Lake Winnipegosis is Manitoba’s second largest lake and one of the world’s great inland waters. Despite its size and cultural importance, its long-term ecological history remains poorly understood compared with many other large lakes. My research uses paleolimnology, the study of lake sediments, to reconstruct how Lake Winnipegosis has changed over time. Conducted within the Gushulak limnology lab at the University of Manitoba, this study contributes to the lab’s ongoing research goals to understand how and why lakes across climate and land-use gradients respond differently to human stressors.
Lake Winnipegosis has long been a cultural and lifeways resource for local First Nation and Métis communities. In recent years, rising concerns over declining water quality and fisheries health have highlighted the need to understand how the lake is changing. This study is one of the first to look at the lake’s past and present water conditions, and I hope to help communities to protect and manage this important resource for generations.
Lake sediments act as archives. Layer by layer, they preserve biological remains, chemical signals, and particles washed in from the surrounding landscape. By extracting sediment cores from the lake bottom, we can look back in time and track changes in water quality, nutrient inputs, and ecosystem structure. Indicators such as diatom communities, sedimentary pigments, and stable isotopes help reveal how the lake has responded to climate and land-use changes across its large and complex watershed.

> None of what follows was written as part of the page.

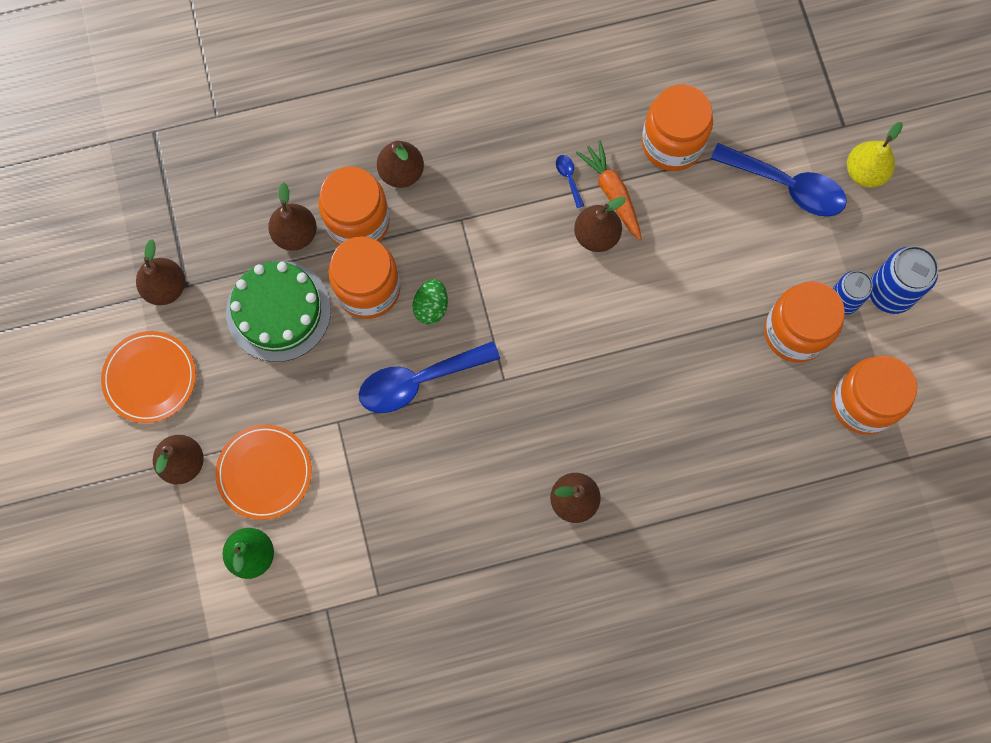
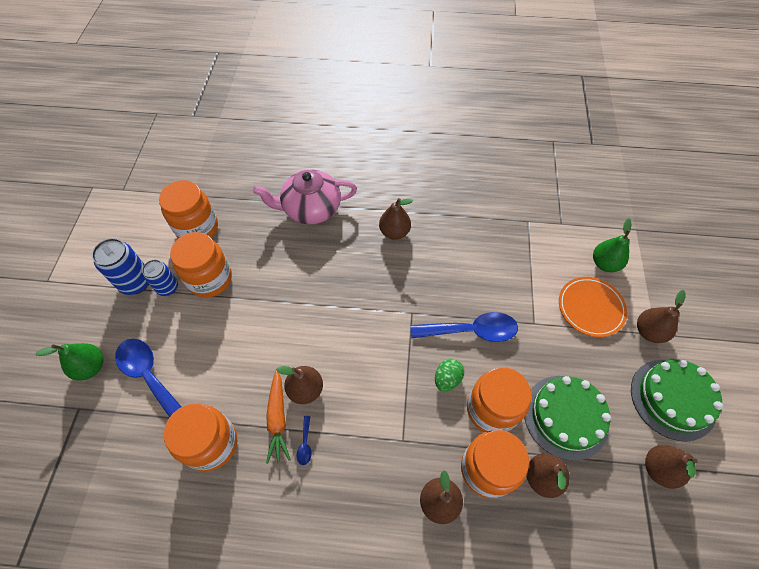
camera: 160 degrees left, 15 degrees down
orange plate [101,331,196,423] -> green cake [631,359,723,441]
yellow pear [847,122,903,188] -> green pear [35,343,103,380]
none -> pink teapot [253,169,357,225]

This study explores long-term and spatial patterns in the water quality of Lake Winnipegosis, focusing on the influence of land-use change, multiple inflows, and climate gradients across the lake. We collected four sediment cores from distinct depositional basins across the lake and established their chronologies using 210Pb alpha spectroscopy, producing age models that extend back to around 1850. We analyzed organic matter content (by loss on ignition) and algal and cyanobacterial pigment concentrations (using high-performance liquid chromatography). To identify periods of major changes in sedimentary pigments, we applied constrained cluster analysis, a statistical method that groups successive layers with similar characteristics. This analysis showed that the lake experienced clear changes in water quality over time, and that these changes differed between basins depending on their location, river inputs, and surrounding land use. Future analysis using other water quality proxies, such as stable isotopes and diatom assemblages, will provide a more detailed understanding of the timing and magnitude of water quality changes in Lake Winnipegosis.